#### [PROMPT]
Reproduce each entry exactly as it reads. Leave the images out.

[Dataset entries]
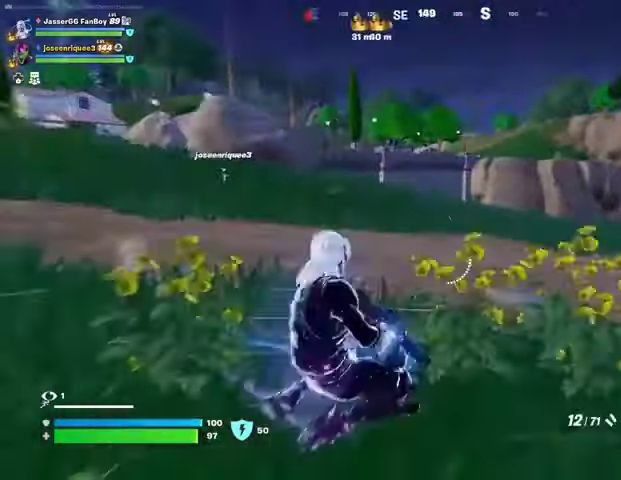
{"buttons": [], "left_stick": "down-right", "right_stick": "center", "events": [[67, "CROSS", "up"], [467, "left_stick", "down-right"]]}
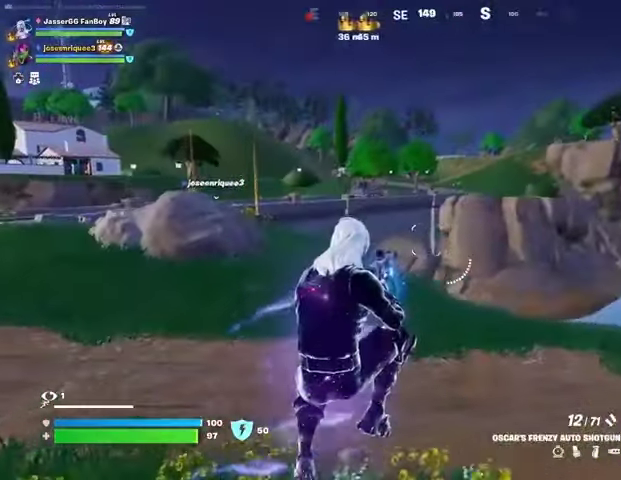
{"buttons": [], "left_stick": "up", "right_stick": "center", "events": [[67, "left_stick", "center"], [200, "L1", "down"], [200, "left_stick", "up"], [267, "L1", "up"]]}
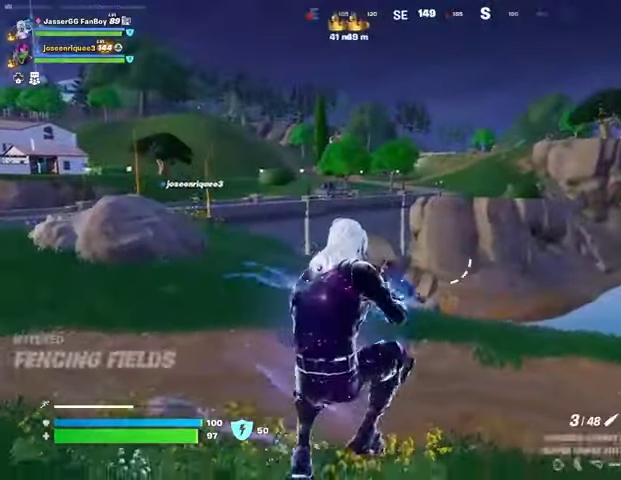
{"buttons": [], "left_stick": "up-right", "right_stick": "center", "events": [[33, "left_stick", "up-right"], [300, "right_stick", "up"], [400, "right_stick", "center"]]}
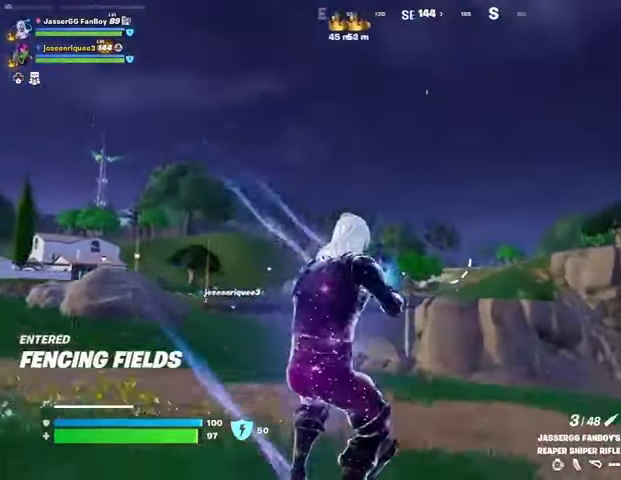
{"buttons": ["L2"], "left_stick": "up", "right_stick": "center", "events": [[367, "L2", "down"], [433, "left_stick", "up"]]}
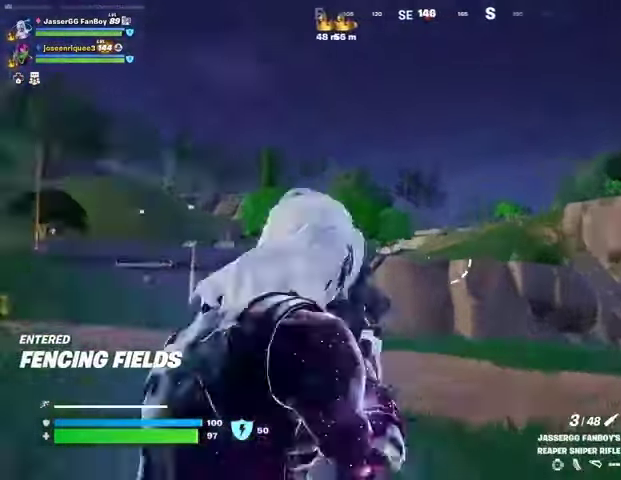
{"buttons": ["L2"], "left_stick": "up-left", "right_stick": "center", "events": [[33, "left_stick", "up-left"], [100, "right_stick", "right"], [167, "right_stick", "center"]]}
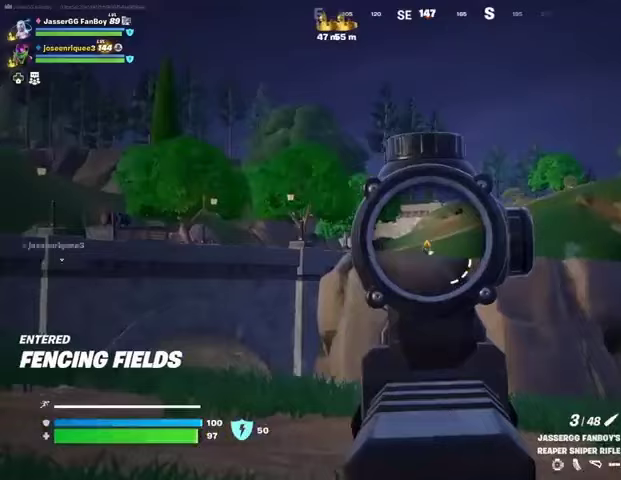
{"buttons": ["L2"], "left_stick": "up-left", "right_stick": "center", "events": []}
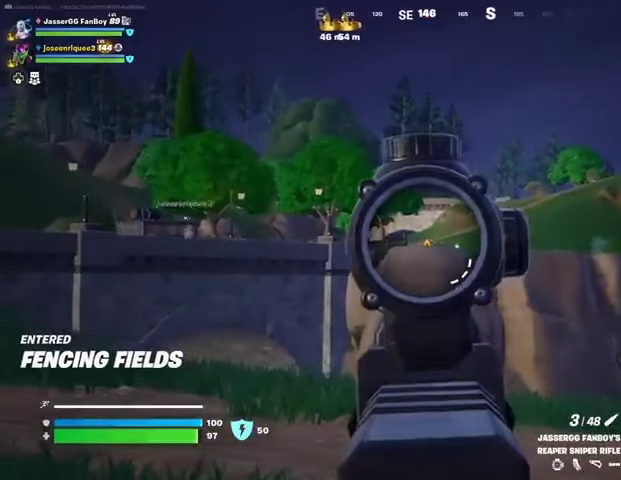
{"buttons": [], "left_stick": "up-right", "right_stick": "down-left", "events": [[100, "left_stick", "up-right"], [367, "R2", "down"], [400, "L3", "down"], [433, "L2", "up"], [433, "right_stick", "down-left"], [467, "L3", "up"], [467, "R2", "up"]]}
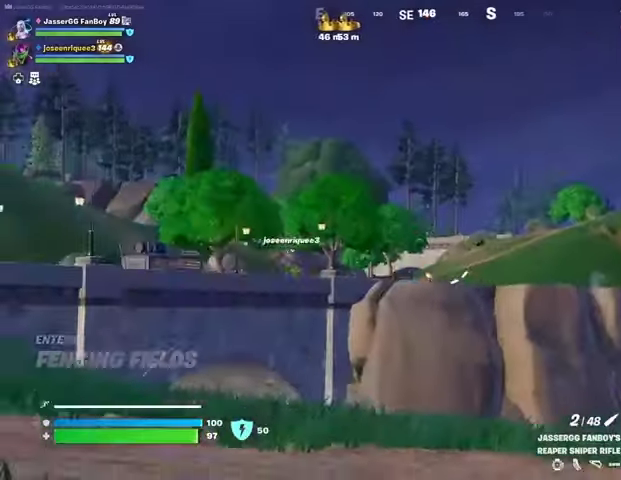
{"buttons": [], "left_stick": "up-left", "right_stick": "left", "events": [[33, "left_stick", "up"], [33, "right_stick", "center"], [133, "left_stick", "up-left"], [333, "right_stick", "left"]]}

#### [RESPONSE TO THE TASK]
{"buttons": [], "left_stick": "down-right", "right_stick": "center", "events": [[67, "CROSS", "up"], [467, "left_stick", "down-right"]]}
{"buttons": [], "left_stick": "up", "right_stick": "center", "events": [[67, "left_stick", "center"], [200, "L1", "down"], [200, "left_stick", "up"], [267, "L1", "up"]]}
{"buttons": [], "left_stick": "up-right", "right_stick": "center", "events": [[33, "left_stick", "up-right"], [300, "right_stick", "up"], [400, "right_stick", "center"]]}
{"buttons": ["L2"], "left_stick": "up", "right_stick": "center", "events": [[367, "L2", "down"], [433, "left_stick", "up"]]}
{"buttons": ["L2"], "left_stick": "up-left", "right_stick": "center", "events": [[33, "left_stick", "up-left"], [100, "right_stick", "right"], [167, "right_stick", "center"]]}
{"buttons": ["L2"], "left_stick": "up-left", "right_stick": "center", "events": []}
{"buttons": [], "left_stick": "up-right", "right_stick": "down-left", "events": [[100, "left_stick", "up-right"], [367, "R2", "down"], [400, "L3", "down"], [433, "L2", "up"], [433, "right_stick", "down-left"], [467, "L3", "up"], [467, "R2", "up"]]}
{"buttons": [], "left_stick": "up-left", "right_stick": "left", "events": [[33, "left_stick", "up"], [33, "right_stick", "center"], [133, "left_stick", "up-left"], [333, "right_stick", "left"]]}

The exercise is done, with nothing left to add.